I am no Solomon but I hope I can share some inspiration and even a bit of wisdom with these words that I write…

Living by the Bible is definitely not easy.  But it’s the only way for me.  I can’t imagine living my life any other way.  Some people, especially these days, would scoff at us religious golfers.  They might think religion shouldn’t be mixed up with sports.  But I believe that religion is more than just something you practice in church for a couple of hours.  My religion – I view it as a map on how to live my life every single waking hour. It’s a law of love that pervades every aspect of my life, whether it be how I treat my family or the waitress at the diner, how I give my best at work, how I manage my finances or how I perform at my sport.

Every time I go on tour I make it a point to meditate on the purpose of my playing golf.  When a person plays a sport, he strives for the mastery of his body.  Athletes train long and hard, putting in subjection all their desires and whims, as they work towards one goal – to excel and be the best at what they do.  Self-restraint, discipline, focus, eyes on the goal.  I try to translate all that physical exertion into the spiritual realm.  In our spiritual lives, we strive for a better prize that cannot be destroyed by rust or mold.  All the discipline and self-mastery I pour into my sport, I know I ought to even double and triple it for the spiritual trophy that will last forever.

Sport builds character.  More than the money, playing golf has helped me grow in wisdom and be more self-controlled in my emotions.  Sometimes, when you are on the verge of losing it, you just have to take a deep breath and try to detach yourself from your physical cares.  Worry and distress usually result when I weaken or neglect the spiritual things.  When I get too focused on the cares of this life and lose the right perspective.  Sometimes, it’s vanity that motivates us.  Sometimes it’s pride.  But those are the wrong attitudes to have when playing a sport.  They just lead to a lot of heartache.  For me, I always make self-mastery as my goal.  I compete against myself.  I do my best to excel in order to give the other fellow a fitting competitor.  Iron sharpening iron.  Whether I win or lose, the rewards are always there with respect to character building.

Sometimes, winning poses a greater spiritual threat than losing.  As long as I have tried my best, if I should lose, I am happy and see it as an opportunity to be humbled.  Winning, on the other hand, tends to push humans towards pride or complacency.  The challenge is to remain humble at all times, giving God the glory in all the success he affords you.

Another weakness that can result from winning is the human tendency to rely on oneself.  During good times, when we are on the winning side, we feel self-sufficient.  We don’t need anyone to save us, or so we think.  I pray with all my might that I never forget to see God as my sole help and hope all the days of my life.  “Cursed be the man that trusts in man and makes flesh his shield.”  Trusting in a man is a curse.  And trusting in a man includes trusting in myself – I too am just a mere man.  Every golf swing, every breath, every second of my life, I know will not be possible without God who sustains me.  I know I will be cursed once I forget that.
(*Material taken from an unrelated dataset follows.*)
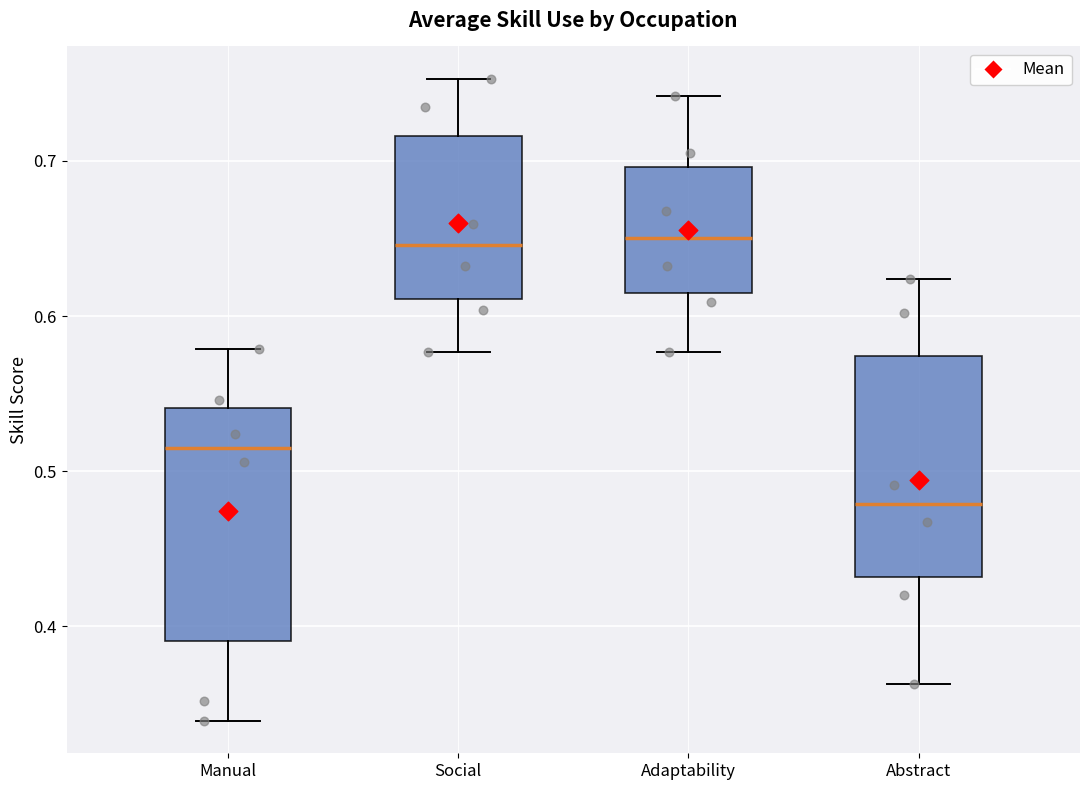

Reading left to right, transcribe this box plot: for each box, give where its median line is, the range the box spans, and where its two whiskers end, as read against the y-axis. The values are not printed on the chart, so give them approximately, as read against the axis.

Manual: median 0.52, box 0.39 to 0.54, whiskers 0.34 to 0.58
Social: median 0.65, box 0.61 to 0.72, whiskers 0.58 to 0.75
Adaptability: median 0.65, box 0.61 to 0.70, whiskers 0.58 to 0.74
Abstract: median 0.48, box 0.43 to 0.57, whiskers 0.36 to 0.62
I try my best and always give my full one hundred percent in everything.  The Bible says that we are to do with all our might whatsoever we find to do with our hands.  But I also always remind myself that my best will never be enough without God filling in for wherever I fall short.

Trusting in God alone makes me stronger.  It’s corollary is I also fear no man.  As long as I know I am doing my best to live God’s way, I should fear nothing and no one.  The righteous are to be bold as a lion.
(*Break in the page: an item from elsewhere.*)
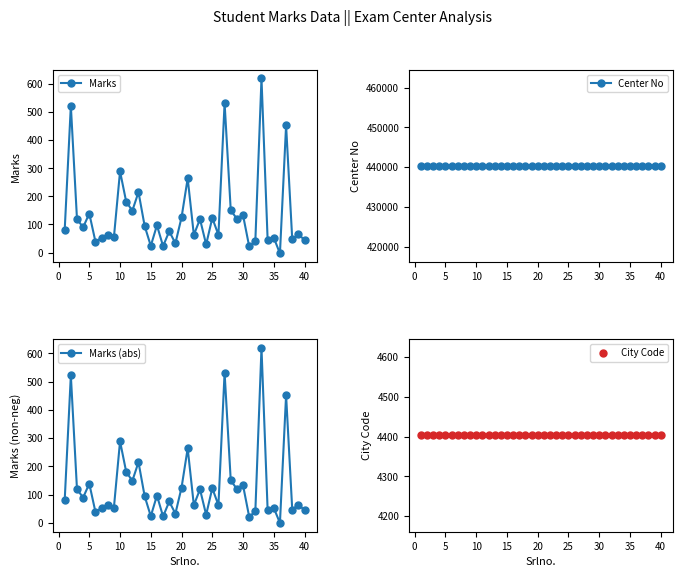

The value of Marks (abs) at 32 is 220. True or false?

False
I try to always keep my eyes open, sensitive to what God wants me to see or learn every day.   God doesn’t always speak to us with lightning and thunder as he did in Mt. Sinai to Moses.  He sometimes speaks to us in a still, small voice like he did to Elijah in the mountain.  Sometimes, that still, small voice can be a friend or even a stranger mentioning something in passing – but if you paid close attention you should have already realized something important you ought to do or stop doing.  Hopefully these spiritual musings speak in such a way to the hearts of those who read them.